A few Iraqis—husbands and wives, older children—could be seen staring from balconies, shards of broken glass around them. Each time one of the great golden bubbles of fire burst across the city, they ducked inside before the blast wave reached them. As I stood beneath the trees on the corniche, a wave of cruise missiles passed low overhead, the shriek of their passage almost as devastating as the explosions that were to follow. How, I asked myself, does one describe this outside the language of a military report, the definition of the colour, the decibels of the explosions? The flight of the missiles sounded as if someone was ripping to pieces huge canopies of silk across the sky.
There is something anarchic about all human beings, about their reaction to violence. The Iraqis around me stood and watched, as I did, the tongues of flame bursting from the upper stories of the building beside Saddam’s palace, reaching high into the sky. Strangely, the electricity grid continued to operate and around us the traffic lights continued to move between red and green.
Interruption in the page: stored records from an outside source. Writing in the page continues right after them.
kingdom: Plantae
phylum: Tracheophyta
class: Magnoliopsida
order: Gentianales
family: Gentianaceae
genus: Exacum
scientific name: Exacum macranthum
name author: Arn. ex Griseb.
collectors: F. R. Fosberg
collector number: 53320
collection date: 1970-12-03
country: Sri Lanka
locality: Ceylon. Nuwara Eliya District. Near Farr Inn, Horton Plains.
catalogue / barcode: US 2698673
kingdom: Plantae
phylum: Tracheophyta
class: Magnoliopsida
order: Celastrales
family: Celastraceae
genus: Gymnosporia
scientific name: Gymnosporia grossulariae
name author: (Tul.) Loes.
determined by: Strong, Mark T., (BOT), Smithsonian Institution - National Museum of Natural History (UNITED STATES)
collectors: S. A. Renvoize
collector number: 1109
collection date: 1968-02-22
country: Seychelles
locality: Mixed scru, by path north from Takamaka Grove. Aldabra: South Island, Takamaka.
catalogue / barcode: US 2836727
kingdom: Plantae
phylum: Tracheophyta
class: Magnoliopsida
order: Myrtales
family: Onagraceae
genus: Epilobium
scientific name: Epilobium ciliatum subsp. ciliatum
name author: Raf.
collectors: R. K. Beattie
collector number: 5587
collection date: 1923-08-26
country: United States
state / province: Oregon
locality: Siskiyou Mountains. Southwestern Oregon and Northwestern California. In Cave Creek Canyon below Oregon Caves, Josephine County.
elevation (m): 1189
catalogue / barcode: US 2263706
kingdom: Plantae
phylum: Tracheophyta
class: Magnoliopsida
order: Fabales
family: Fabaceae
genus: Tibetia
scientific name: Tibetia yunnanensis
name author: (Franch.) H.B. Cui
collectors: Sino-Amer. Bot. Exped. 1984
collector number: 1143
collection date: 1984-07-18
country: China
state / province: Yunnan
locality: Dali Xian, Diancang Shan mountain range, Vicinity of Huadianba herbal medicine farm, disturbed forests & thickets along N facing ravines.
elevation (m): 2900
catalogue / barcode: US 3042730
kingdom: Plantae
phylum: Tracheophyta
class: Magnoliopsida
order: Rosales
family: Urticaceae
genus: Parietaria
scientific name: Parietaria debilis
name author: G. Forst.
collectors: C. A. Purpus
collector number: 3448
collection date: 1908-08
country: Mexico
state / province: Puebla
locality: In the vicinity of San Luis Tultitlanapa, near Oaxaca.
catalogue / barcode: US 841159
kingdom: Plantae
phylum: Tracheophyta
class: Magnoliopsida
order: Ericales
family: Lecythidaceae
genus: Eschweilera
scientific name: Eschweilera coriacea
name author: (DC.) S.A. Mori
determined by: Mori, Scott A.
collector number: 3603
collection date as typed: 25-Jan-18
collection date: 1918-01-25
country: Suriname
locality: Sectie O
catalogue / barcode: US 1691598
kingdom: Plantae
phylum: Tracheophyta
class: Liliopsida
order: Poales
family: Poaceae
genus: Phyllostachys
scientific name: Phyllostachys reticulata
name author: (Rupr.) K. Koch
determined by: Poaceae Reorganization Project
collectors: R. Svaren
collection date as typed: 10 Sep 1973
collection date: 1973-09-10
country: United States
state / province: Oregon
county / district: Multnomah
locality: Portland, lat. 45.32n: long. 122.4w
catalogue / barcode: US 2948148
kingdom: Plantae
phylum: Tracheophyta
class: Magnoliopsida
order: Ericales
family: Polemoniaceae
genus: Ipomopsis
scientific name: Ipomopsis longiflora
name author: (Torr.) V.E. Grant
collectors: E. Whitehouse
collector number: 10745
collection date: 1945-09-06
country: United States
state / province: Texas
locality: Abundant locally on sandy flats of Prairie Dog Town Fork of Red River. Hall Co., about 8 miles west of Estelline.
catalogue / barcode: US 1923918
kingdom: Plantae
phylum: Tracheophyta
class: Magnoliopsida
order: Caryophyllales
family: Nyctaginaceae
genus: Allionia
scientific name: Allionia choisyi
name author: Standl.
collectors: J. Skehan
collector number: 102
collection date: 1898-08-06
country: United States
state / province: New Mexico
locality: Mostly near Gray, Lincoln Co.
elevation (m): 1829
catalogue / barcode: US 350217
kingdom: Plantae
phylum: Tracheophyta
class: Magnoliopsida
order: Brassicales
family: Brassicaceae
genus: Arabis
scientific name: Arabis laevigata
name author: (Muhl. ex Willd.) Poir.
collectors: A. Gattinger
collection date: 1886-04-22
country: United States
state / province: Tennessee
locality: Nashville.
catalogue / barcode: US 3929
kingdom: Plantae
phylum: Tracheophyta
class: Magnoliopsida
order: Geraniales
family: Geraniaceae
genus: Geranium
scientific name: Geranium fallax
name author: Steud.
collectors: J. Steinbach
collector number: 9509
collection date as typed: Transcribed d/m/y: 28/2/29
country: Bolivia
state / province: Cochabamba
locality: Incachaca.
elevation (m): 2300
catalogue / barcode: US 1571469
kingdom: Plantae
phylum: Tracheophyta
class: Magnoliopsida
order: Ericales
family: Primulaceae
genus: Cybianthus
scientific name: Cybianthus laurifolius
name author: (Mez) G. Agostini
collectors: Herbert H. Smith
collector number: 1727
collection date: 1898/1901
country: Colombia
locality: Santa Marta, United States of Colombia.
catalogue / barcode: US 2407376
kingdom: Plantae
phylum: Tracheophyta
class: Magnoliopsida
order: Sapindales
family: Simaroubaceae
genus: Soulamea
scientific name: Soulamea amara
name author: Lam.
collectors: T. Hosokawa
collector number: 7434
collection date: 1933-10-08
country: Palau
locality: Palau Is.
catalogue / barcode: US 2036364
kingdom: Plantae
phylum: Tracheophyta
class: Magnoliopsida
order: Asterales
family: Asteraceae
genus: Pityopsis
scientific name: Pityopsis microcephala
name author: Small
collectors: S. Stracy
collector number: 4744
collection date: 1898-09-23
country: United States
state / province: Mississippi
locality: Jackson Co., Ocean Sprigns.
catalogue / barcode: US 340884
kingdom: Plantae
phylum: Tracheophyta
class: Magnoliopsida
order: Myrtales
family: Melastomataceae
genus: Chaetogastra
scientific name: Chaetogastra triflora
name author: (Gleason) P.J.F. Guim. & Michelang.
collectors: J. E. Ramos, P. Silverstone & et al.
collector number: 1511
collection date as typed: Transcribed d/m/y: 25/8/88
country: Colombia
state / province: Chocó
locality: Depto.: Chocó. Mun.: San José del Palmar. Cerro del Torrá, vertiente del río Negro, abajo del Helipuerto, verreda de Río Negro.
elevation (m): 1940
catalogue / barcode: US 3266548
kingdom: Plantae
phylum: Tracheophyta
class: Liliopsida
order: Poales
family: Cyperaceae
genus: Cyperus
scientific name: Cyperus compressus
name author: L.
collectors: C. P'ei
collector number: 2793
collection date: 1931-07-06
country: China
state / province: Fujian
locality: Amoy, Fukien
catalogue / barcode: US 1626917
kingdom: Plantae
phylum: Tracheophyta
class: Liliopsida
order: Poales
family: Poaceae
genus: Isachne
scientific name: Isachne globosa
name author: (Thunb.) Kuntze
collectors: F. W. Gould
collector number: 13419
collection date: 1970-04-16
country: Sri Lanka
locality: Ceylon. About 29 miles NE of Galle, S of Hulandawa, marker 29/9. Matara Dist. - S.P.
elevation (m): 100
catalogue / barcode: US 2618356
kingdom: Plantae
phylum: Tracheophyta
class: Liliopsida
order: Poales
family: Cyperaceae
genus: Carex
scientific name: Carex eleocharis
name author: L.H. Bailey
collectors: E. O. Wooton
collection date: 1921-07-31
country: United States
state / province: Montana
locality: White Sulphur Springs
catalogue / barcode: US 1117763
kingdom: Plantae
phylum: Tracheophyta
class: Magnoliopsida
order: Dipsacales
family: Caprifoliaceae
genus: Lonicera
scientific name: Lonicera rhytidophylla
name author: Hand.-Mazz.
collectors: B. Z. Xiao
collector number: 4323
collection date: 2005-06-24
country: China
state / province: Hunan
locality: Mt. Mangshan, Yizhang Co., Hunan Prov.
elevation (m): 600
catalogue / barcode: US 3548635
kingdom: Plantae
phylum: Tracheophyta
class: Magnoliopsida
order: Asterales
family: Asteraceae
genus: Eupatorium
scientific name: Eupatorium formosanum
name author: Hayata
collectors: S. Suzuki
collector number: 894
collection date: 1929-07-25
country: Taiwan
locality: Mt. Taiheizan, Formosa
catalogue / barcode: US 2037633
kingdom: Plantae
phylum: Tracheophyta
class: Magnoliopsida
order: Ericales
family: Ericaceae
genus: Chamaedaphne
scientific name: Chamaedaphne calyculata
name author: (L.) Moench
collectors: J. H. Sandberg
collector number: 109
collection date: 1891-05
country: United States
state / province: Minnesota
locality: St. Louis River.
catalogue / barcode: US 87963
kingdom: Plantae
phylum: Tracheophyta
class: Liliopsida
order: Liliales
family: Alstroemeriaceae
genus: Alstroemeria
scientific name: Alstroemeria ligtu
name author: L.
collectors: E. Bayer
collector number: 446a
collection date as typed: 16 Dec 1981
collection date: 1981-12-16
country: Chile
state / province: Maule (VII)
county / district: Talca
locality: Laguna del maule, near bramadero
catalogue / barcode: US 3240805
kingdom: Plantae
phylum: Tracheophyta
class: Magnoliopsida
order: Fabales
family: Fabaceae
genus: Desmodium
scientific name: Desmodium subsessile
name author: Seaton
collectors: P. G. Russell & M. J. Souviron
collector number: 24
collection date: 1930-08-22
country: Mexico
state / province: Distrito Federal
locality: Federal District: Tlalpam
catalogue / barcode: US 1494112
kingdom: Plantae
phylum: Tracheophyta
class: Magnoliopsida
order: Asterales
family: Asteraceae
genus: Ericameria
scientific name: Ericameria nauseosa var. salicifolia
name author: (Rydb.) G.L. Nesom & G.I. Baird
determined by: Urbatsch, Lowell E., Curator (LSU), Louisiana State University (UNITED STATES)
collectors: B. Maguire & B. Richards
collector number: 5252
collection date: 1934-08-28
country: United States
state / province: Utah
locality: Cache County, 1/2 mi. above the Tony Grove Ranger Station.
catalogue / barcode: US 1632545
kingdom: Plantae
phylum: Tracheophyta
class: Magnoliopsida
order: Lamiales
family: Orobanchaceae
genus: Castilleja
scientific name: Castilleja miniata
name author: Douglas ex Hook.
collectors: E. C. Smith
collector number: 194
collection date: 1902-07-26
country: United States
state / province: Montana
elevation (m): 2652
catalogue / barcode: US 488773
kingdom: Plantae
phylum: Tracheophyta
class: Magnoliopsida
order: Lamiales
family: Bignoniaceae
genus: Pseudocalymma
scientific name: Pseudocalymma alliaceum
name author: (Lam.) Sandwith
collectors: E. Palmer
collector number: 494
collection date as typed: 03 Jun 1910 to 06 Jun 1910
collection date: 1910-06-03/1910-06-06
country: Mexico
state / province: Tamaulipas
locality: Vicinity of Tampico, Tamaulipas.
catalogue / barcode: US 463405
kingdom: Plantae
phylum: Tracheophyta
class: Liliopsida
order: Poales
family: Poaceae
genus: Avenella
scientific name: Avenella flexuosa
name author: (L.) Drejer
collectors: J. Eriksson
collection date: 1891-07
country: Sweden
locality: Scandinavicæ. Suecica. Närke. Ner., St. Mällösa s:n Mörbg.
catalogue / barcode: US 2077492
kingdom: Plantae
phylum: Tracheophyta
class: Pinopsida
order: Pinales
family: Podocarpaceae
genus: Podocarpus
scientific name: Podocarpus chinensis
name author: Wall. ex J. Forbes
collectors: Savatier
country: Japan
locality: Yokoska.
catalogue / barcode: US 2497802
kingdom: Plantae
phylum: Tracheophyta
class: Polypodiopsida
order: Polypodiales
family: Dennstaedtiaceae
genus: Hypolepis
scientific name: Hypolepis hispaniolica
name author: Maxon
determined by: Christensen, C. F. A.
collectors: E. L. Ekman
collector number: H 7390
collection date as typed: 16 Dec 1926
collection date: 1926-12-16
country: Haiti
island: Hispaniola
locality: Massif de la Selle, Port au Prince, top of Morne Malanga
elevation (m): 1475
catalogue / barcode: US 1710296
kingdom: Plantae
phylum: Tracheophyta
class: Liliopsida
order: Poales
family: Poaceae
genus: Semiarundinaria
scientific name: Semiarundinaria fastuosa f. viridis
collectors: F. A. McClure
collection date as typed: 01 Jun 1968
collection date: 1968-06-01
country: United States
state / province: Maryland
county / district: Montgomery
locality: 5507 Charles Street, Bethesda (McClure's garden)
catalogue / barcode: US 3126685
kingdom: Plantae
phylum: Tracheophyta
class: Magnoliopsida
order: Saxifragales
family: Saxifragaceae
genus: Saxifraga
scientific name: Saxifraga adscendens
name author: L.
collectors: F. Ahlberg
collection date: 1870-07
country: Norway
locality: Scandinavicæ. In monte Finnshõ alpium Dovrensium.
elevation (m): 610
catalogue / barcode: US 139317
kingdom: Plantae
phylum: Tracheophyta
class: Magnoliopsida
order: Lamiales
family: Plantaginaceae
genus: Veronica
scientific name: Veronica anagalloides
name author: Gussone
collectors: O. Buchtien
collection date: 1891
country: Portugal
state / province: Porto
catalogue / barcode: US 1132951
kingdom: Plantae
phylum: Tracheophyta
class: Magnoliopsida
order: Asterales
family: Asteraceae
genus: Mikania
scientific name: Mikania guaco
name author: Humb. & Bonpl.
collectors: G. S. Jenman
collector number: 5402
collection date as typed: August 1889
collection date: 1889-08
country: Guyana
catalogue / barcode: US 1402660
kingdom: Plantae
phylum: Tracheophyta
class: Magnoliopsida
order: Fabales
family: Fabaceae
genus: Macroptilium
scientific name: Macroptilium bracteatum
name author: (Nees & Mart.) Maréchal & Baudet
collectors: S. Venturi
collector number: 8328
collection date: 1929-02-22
Billboards moved in the breeze of the shock waves; floodlights continued to blaze on public buildings. Above us, curtains of smoke were moving over Baghdad, white from the explosions, black from the burning targets. How could one resist this? How could the Iraqis ever believe—with their broken technology, their debilitating twelve years of sanctions—that they could defeat the computers of these missiles and of these aircraft? It was the same old story: irresistible, unquestionable power.